4. Plotting multiple graphs together

From time to time we may want to show same/different type of plots together to compare or give more information. So here I want to categorize plotting strategies as below:
Same components with different information:
Tool: Matplotlib (Piechart) + Seaborn (pointplot)

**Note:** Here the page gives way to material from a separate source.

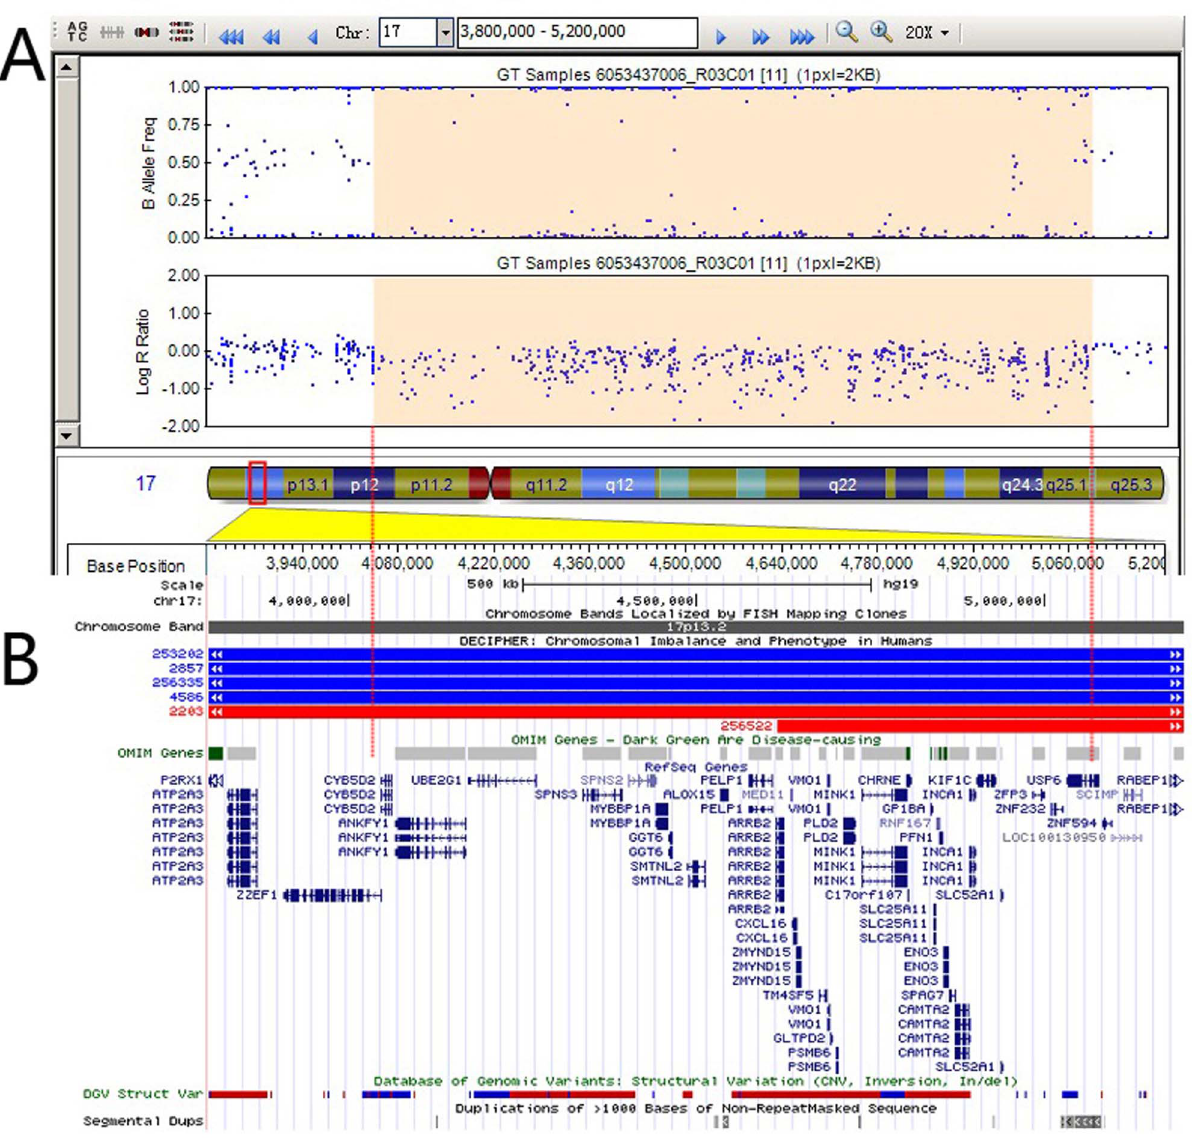
Figure 3. Illumina SNP-array result of the 17p13.2 region in patient 827979. (A) SNP based array shows a 1.05 Mb deletion at 17p13.2 (chr17:4041358-5091377) (Human GRCh37/hg19 Assembly). B allele frequency and Log R ratio are showed in the upper panel; (B) The lower panel shows genes mapped to the deleted region. OMIM genes are highlighted in green, DGV structure variants and Segmental Duplications are also enclosed in the lower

fig,(ax0,ax1) = plt.subplots(nrows=1,ncols=2, sharey=False, figsize=(20,4))
ax0.pie(df['column'].value_counts(), labels =[list], autopct = "", radius = n)
sns.pointplot(x='column1',y="column2", data=df, ax = ax1)
plt.show()

Or
We can also combine countplot and pointplot in one graph:

plt.figure(figsize = (20,8))
sns.countplot(df["column"], order=[a list])
ax2 = plt.twinx()
sns.pointplot(x="column1" ,y="column2", data=df ,order=[a list])
plt.show()

Different components with same information:
Tool: Seaborn (catplot / relplot)

sns.catplot(x="column1",data=df, kind="count", col = "column2") plt.show()

https://seaborn.pydata.org/generated/seaborn.catplot.html?highlight=catplot#seaborn.catplot

Above are my major takeaways from my 2 visualization projects, the gist is to categorize and organize my thoughts when dealing with different data types. I feel the tasks of a business analyst/data analyst are always like polishing jewelries for clients, so we need to pick technics and strategize differently when treating diverse materials. This topic will be updated continuously along with my future attempts.